Here is the way each program expects you to use their function:

Access: InStr([start, ]string1, string2)

string1 is the string being searched

string2 is the smaller string being sought

start is an optional parameter which tells the function where in string1 to begin looking for
string2

Excel: =SEARCH (find_text,within_text,start_num)

within_text is the string being searched

find_text is the smaller string being sought

start_num is an optional parameter which tells the function where in within_text to begin looking for find_text

If the search function does not find the string being sought, Access returns a 0, but Excel gives you a #VALUE error.

This means that you have to go through hoops to get Excel to parse arbitrary strings.

To understand my suggested solution below, open up Excel and type Digital,Tinker into cell A1.
In cell A2, type or paste the following formula:

=SEARCH(",", A1)

When you press Enter, A2 will display 8.

If you remove the comma from A1, A2 will display #VALUE.

Experts Only

I am always learning and never claim to know all the answers. I hope that, if you consider yourself an expert, you’ll do two things:

  • Share your techniques with us
  • Be opened-minded about unusual techniques you find by other readers and by me

Now, consider the reason the Excel function fails and think of the easiest way to avoid it.

Here’s what I think: just add the smaller string to the end of the string being searched!

Adding one string to another string is called concatenating and is symbolized by the ampersand ( & )
In cell A3, type or paste the following formula:

=SEARCH(",", A1 & ",")*(SEARCH(",", A1 & ",") <LEN(A1))

When you press Enter, A3 displays a 0.
Add the comma to A1, press Enter and both A2 and A3 will display the string position correctly.

This works because of a little-known feature of nearly all programming languages.

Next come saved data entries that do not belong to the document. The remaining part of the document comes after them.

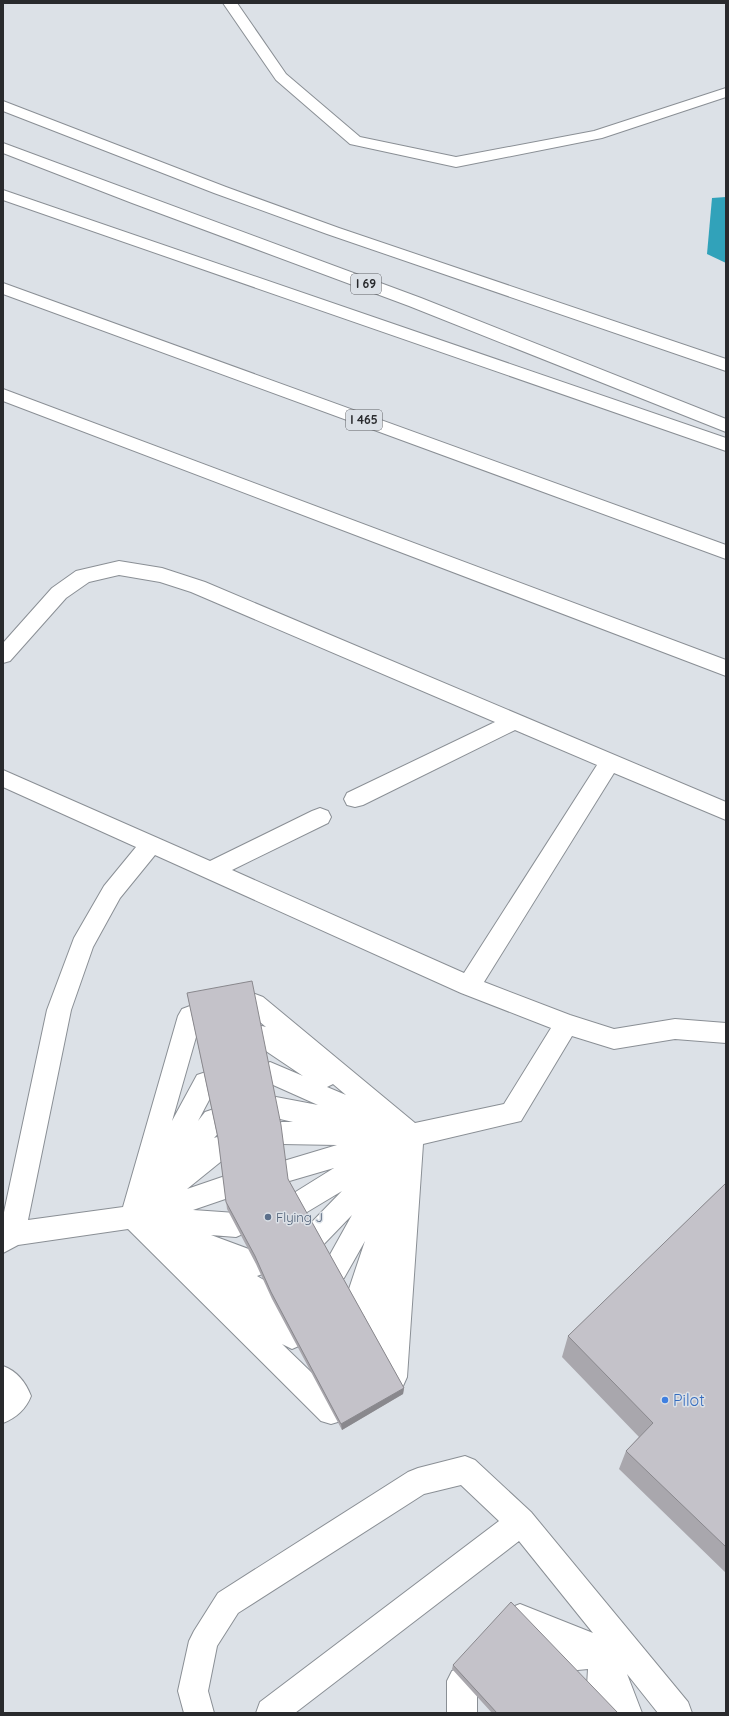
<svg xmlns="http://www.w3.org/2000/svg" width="729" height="1716" font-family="Quicksand,sans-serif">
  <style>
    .water { fill: #31a2ba }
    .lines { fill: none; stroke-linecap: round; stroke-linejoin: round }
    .service-casing { stroke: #8a8f95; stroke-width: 2 }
    .motorway-casing { stroke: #8a8f95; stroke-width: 2 }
    .service { fill: #fff; fill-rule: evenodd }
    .motorway { fill: #fff; fill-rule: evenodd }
    .wall { fill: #a9a7ad }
    .shaded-wall { fill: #89888d }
    .building { fill: #c4c2c9; stroke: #89888d }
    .service-dot { fill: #5c6f8a; stroke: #dce1e7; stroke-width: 1.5 }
    .shop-dot { fill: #3f7fe0; stroke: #dce1e7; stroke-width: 1.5 }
    .labels { text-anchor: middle; stroke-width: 3; stroke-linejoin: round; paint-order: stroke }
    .shield { fill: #dce1e7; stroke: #5f6165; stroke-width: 1 }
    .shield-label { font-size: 12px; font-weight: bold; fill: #292a2d }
    .service-label { font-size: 13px; fill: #4e5e75; stroke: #dce1e7; text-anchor: start }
    .near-shop-label { font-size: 16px; fill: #366cbe; stroke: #dce1e7; text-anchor: start }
  </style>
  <rect width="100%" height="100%" fill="#dce1e7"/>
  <path class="water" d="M 726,197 L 726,263 L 707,254 L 712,198 Z"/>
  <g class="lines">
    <defs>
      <path id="service" d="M 223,3 L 237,3 L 286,74 L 360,137 L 456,157 L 594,131 L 726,88 L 726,97 L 602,138 L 456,167 L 350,144 L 276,80 Z
        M 119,561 L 162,568 L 205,582 L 726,802 L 726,820 L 614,773 L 484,982 L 570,1015 L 614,1029 L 675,1019 L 726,1023 L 726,1043 L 675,1039 L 614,1049 L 572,1036 L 521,1121 L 423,1144 L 407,1377 L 403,1386 L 394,1390 L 385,1386 L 381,1377 L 383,1349 L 374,1353 L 365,1349 L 361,1340 L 365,1316 L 356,1320 L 347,1316 L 343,1307 L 365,1241 L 344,1278 L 335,1281 L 326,1278 L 322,1269 L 352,1215 L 324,1244 L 315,1248 L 306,1244 L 302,1236 L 306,1228 L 342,1191 L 307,1212 L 298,1216 L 289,1212 L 285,1204 L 289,1196 L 334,1168 L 286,1182 L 277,1179 L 274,1171 L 277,1163 L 337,1145 L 282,1144 L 273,1141 L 270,1133 L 273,1125 L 282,1122 L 293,1122 L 267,1116 L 264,1108 L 267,1100 L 276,1097 L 318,1105 L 262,1080 L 258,1073 L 262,1066 L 270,1062 L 303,1076 L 254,1043 L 250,1036 L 254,1029 L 262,1026 L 266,1027 L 247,1011 L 243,1004 L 247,997 L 255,994 L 263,997 L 415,1123 L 504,1104 L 551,1028 L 461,993 L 155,855 L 120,898 L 93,947 L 71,1010 L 28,1220 L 123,1207 L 178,1016 L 182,1009 L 190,1006 L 198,1009 L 202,1016 L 172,1121 L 197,1075 L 206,1072 L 215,1075 L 218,1083 L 198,1121 L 205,1112 L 214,1109 L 223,1112 L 226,1120 L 223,1128 L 214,1138 L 220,1136 L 229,1139 L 232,1147 L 229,1155 L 187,1189 L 225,1176 L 234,1180 L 238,1188 L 234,1196 L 193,1210 L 236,1213 L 245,1217 L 249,1225 L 245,1233 L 236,1237 L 211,1235 L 265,1255 L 269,1264 L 265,1273 L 257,1276 L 281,1290 L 285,1299 L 281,1308 L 278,1309 L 301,1327 L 305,1336 L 301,1345 L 292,1349 L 282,1344 L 341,1401 L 345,1411 L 341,1421 L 331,1424 L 321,1421 L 128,1229 L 18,1245 L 3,1253 L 3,1217 L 47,1010 L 74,938 L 104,886 L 136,847 L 3,787 L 3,770 L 210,861 L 312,811 L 320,808 L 328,811 L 331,817 L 328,823 L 232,870 L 464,973 L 597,765 L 515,730 L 363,805 L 355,807 L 347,805 L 344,799 L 347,793 L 495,722 L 191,592 L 160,582 L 119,575 L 89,582 L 66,598 L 10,661 L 3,663 L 3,643 L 52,588 L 76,571 ZM 333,1084 L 346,1095 L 327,1087 Z
        M 3,1366 C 17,1371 26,1383 31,1396 C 26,1409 16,1418 3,1423 Z
        M 465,1456 L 475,1460 L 531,1512 L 688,1702 L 692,1713 L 658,1713 L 627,1674 L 642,1713 L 590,1713 L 586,1703 L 588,1669 L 557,1672 L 547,1667 L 542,1657 L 547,1647 L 550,1645 L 510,1628 L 506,1618 L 510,1608 L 520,1604 L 593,1633 L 519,1541 L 295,1713 L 256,1713 L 260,1702 L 499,1521 L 461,1485 L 424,1494 L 238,1613 L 217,1646 L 208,1691 L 214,1713 L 184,1713 L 178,1691 L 189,1641 L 194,1631 L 218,1593 L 408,1472 L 418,1468 Z
        M 462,1666 L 472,1671 L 477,1681 L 477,1713 L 447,1713 L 447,1681 L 452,1671 Z"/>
      <path id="motorway" d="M 3,101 L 226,187 L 339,228 L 726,359 L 726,371 L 327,234 L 214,193 L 3,111 Z
        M 3,143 L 421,298 L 726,419 L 726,432 L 409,306 L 132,203 L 3,153 Z
        M 3,190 L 726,438 L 726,451 L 3,200 Z
        M 3,283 L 726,545 L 726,559 L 3,294 Z
        M 3,389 L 726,660 L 726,676 L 3,401 Z"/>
    </defs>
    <use href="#service" class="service-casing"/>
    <use href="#motorway" class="motorway-casing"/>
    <use href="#service" class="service"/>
    <use href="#motorway" class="motorway"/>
  </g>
  <path class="wall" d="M 187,993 L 288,1179 L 404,1388 L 403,1394 L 342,1430 L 272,1299 L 256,1264 L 227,1209 L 219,1144 Z
    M 726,1183 L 726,1573 L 619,1469 L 626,1451 L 639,1437 L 562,1357 L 568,1336 Z
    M 453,1665 L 618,1713 L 492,1713 L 452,1669 Z"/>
  <path class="shaded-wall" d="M 404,1388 L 403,1394 L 342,1430 L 341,1424 Z"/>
  <path class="building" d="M 252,981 L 281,1125 L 288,1179 L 404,1388 L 341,1424 L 271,1292 L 255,1256 L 226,1202 L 218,1138 L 187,993 Z
    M 726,1183 L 726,1547 L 626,1451 L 653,1423 L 568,1336 Z
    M 511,1602 L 618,1713 L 497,1713 L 453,1665 Z"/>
  <circle class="service-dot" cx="268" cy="1217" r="4"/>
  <circle class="shop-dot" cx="665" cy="1400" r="4"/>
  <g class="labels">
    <g class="shield">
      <rect x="351" y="274" width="30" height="20" rx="3"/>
      <rect x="346" y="410" width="36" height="20" rx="3"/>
    </g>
    <g class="shield-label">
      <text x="366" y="288">I 69</text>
      <text x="364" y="424">I 465</text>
    </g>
    <g class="service-label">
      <text x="276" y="1222">Flying J</text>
    </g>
    <g class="near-shop-label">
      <text x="673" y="1406">Pilot</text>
    </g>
  </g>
  <rect width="729" height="1716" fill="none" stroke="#292a2d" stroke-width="8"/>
</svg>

Normally, when you evaluate an equation, the result is TRUE or FALSE.
However, if you use that result in another equation, Excel treats it as a 1 if TRUE or a 0 if FALSE.
To see this, type or paste just the evaluation into A4:

=(SEARCH(",", A1 & ",") <LEN(A1))

A4 will display either TRUE or FALSE, depending on whether a comma is in A1.

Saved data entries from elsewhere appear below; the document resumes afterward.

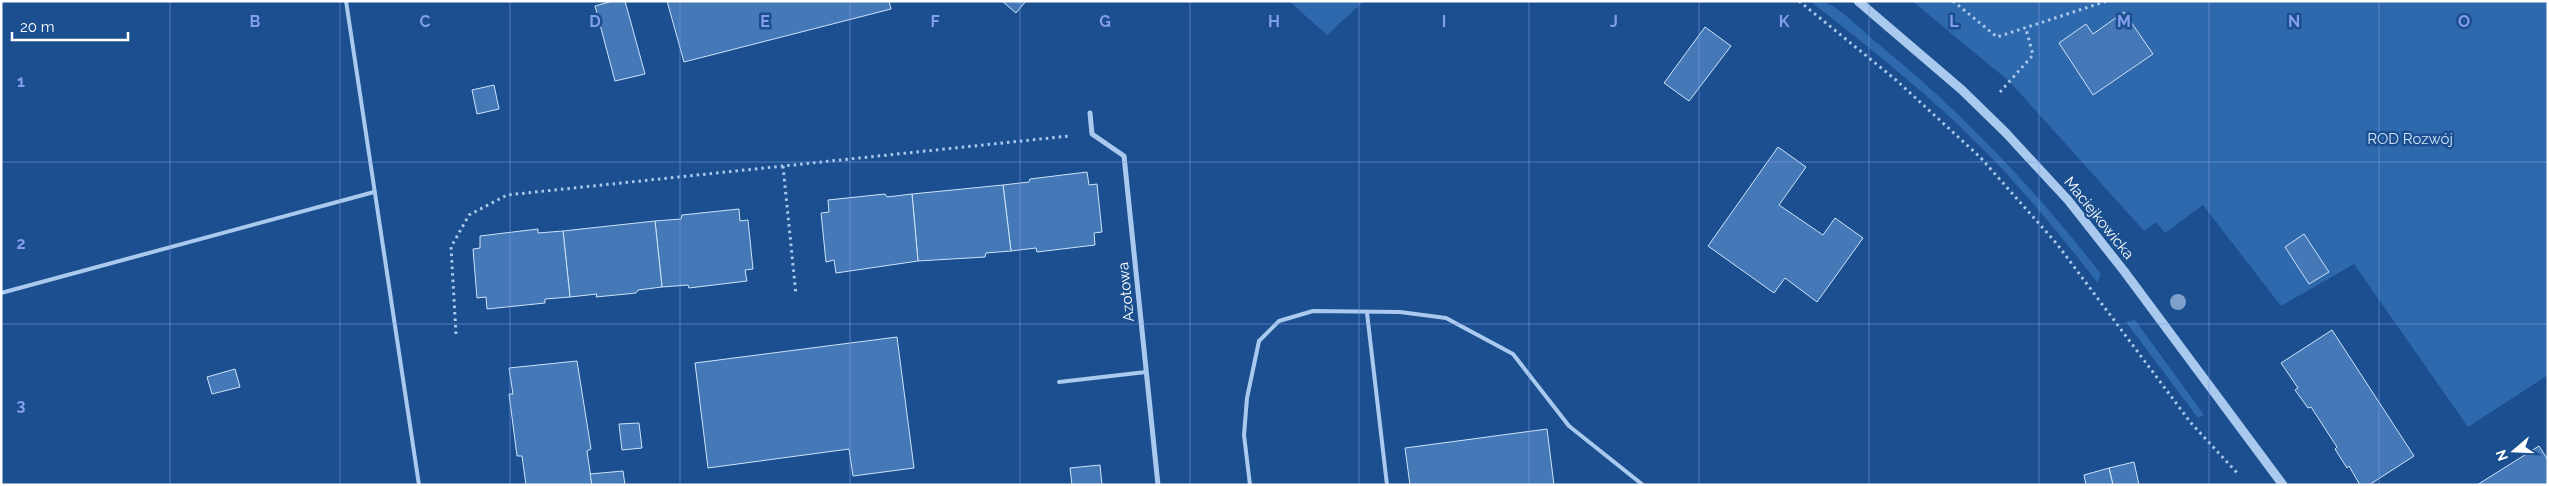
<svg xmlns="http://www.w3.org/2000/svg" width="2549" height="486" viewBox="0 0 2549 486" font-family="Raleway,sans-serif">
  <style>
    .green { fill: #2e69ad }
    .building { fill: #4478b7; stroke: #cfe3fa }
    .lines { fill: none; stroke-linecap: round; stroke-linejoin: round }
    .path { stroke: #a9c9ee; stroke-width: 3; stroke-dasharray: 2.5 4; stroke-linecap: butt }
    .service { stroke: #a9c9ee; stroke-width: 4 }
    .minor { stroke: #a9c9ee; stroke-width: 5 }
    .tertiary { stroke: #a9c9ee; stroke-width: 9 }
    .tree { fill: #7ea0ca }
    .grid { fill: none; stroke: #839eea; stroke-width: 1; stroke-opacity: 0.55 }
    .labels { text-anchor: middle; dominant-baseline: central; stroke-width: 5; stroke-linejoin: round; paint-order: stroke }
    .park-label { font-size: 15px; fill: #cfe3fa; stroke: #1b4f8f }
    .street-label { font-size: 15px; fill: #fff; stroke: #1b4f8f }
    .grid-label { font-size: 16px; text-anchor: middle; font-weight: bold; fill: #839eea; stroke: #1b4f8f; stroke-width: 5; stroke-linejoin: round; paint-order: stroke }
  </style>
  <rect width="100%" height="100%" fill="#1b4f8f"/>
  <g class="green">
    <path d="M 1289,1 L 1364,1 L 1327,35 Z"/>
    <path d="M 1810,1 C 1815,1 1822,0 1825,2 C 1839,7 1864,32 1876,42 C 1961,111 2034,188 2101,274 L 2097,282 C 2062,237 2026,193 1986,152 C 1932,97 1871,49 1810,1 Z"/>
    <path d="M 1912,1 L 2548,1 L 2548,375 L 2468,427 L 2354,264 L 2281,306 L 2203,205 L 2165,233 L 2156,222 L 2144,231 L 2009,81 Z"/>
    <path d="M 2135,320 L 2204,415 L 2198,418 L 2126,322 Z"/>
  </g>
  <g class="building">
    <path d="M 613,1 L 625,1 L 645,74 L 615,81 L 595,6 Z"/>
    <path d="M 667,1 L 889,1 L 891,9 L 684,62 Z"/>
    <path d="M 1002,1 L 1026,1 L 1016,13 Z"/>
    <path d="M 2124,12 L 2153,54 L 2093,95 L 2059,43 L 2086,24 L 2093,34 Z"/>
    <path d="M 1705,27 L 1731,46 L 1689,101 L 1664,83 Z"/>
    <path d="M 494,85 L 499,109 L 477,114 L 472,90 Z"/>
    <path d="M 1778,147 L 1806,167 L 1779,205 L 1823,235 L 1835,218 L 1863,238 L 1817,302 L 1785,278 L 1774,293 L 1708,246 Z"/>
    <path d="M 1087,172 L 1089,185 L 1097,184 L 1102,232 L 1094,233 L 1095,245 L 1037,252 L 1036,248 L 1011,251 L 1003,185 L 1029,182 L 1030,179 Z"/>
    <path d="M 1003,185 L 1011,251 L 986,253 L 985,257 L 918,261 L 912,194 Z"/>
    <path d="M 885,194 L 887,197 L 912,194 L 918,261 L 836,273 L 834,260 L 826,262 L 821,213 L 829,212 L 828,200 Z"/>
    <path d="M 739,209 L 740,221 L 748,220 L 753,269 L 745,270 L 747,281 L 689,288 L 688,285 L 662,287 L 655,221 L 681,219 L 682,215 Z"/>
    <path d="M 655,221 L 662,287 L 638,290 L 636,293 L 596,297 L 597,294 L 570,297 L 563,231 Z"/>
    <path d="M 538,229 L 538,233 L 563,231 L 570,297 L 545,299 L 545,303 L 487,309 L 486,297 L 477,298 L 473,249 L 480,248 L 480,236 Z"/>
    <path d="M 2304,234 L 2329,272 L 2309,284 L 2285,247 Z"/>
    <path d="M 2332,330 L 2414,456 L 2369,485 L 2360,485 L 2349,466 L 2347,468 L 2335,449 L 2337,447 L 2311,407 L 2308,408 L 2295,390 L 2298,388 L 2281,363 Z"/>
    <path d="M 897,337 L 914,468 L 853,476 L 849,449 L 708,468 L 695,363 Z"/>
    <path d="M 577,361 L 591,449 L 587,451 L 592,485 L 526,485 L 522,456 L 517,456 L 509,394 L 513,394 L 509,368 Z"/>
    <path d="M 235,369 L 240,387 L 212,394 L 207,377 Z"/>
    <path d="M 639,423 L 642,448 L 622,450 L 619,424 Z"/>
    <path d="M 1547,429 L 1554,485 L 1410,485 L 1405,448 Z"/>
    <path d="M 2539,446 L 2548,460 L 2548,485 L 2477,485 Z"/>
    <path d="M 2134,462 L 2139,485 L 2113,485 L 2109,468 Z"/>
    <path d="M 1100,465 L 1102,485 L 1072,485 L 1070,468 Z"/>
    <path d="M 2109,468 L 2113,485 L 2086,485 L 2084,475 Z"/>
    <path d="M 623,471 L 625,485 L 592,485 L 590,474 Z"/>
  </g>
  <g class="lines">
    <g class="path">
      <path d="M 1799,1 L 1896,80 L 1980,157 L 2057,244 L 2191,423 L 2239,475"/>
      <path d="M 1953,1 L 1997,37 L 2107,1"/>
      <path d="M 2000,92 L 2033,55 L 2026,29"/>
      <path d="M 783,166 L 796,295"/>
      <path d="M 456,334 L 451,247 L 469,215 L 507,195 L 1069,136"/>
    </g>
    <g class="service">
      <path d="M 346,1 L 419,485"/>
      <path d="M 1,293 L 374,192"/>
      <path d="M 1367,313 L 1387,485"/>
      <path d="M 1059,382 L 1146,372"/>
      <path d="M 1250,485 L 1244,435 L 1247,398 L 1259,341 L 1279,321 L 1313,311 L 1400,312 L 1446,318 L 1513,354 L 1569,426 L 1643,485"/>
    </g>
    <path class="minor" d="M 1090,113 L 1092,134 L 1124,156 L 1158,485"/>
    <path class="tertiary" d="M 1858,1 L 1962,90 L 2006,133 L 2068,200 L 2124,271 L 2283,485"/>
  </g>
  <circle class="tree" cx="2178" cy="302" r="8"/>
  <path class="grid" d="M 170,1 L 170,485M 340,1 L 340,485M 510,1 L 510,485M 680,1 L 680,485M 850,1 L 850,485M 1020,1 L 1020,485M 1190,1 L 1190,485M 1359,1 L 1359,485M 1529,1 L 1529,485M 1699,1 L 1699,485M 1869,1 L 1869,485M 2039,1 L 2039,485M 2209,1 L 2209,485M 2379,1 L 2379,485M 1,162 L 2548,162M 1,324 L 2548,324"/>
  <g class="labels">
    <g class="park-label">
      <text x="2410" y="139">ROD Rozwój</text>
    </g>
    <g class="street-label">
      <text transform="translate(2099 218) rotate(51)">Maciejkowicka</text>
      <text transform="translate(1126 292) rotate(-96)">Azotowa</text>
    </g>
  </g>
  <g class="grid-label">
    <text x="255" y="27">B</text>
    <text x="425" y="27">C</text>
    <text x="595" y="27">D</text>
    <text x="765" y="27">E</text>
    <text x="935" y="27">F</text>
    <text x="1105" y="27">G</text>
    <text x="1274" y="27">H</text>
    <text x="1444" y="27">I</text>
    <text x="1614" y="27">J</text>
    <text x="1784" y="27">K</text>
    <text x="1954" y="27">L</text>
    <text x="2124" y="27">M</text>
    <text x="2294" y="27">N</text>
    <text x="2464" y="27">O</text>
    <text x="21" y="87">1</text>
    <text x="21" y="249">2</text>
    <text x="21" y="411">3</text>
  </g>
  <rect width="2549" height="486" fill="none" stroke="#ffffff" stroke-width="5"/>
  <g transform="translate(2514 451) rotate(251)" stroke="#1b4f8f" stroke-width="4" paint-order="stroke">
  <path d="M0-4L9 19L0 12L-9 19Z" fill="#ffffff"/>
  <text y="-8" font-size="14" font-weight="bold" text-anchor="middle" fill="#ffffff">N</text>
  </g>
  <path d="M12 32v8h116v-8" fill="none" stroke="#ffffff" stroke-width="2.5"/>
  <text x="20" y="32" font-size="15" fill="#ffffff" stroke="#1b4f8f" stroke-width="4" paint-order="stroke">20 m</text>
</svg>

Now, change A4 to multiply that evaluation by 1:

=(SEARCH(",", A1 & ",") <LEN(A1))*1

Now you’ll see a 1 or a 0 in A4, depending on the presence of a comma in A1.

Looking again at cell A3, you can now see that by multiplying the result of the search by the result of the evaluation, we’re basically saying, “multiply the search result by either 0 or 1″.
As you may recall from elementary school mathematics, any number multiplied by 0 equals 0, while any number multiplied by 1 equals that number.

(In some programming languages, such as Visual Basic and Access, -1 is used. You could negate the final result or use the ABS( ) function to change it into a positive number.)

As for the mysterious LEN( ), Excel returns the length of the string of text in A1. So, the evaluation does the SEARCH, compares the result to the length of the original string and returns 1 (TRUE) if the string position of the comma is less than the length of the string in A1. That would mean that a comma was found before the one we concatenated to the end!

By the way, in Excel, you are always working with a copy of something in your formulas. We never really concatenate a comma to the end of A1. We are using a copy of A1 in our other cells.

If you come up with anything shorter than this suggestion, I’d love to hear it!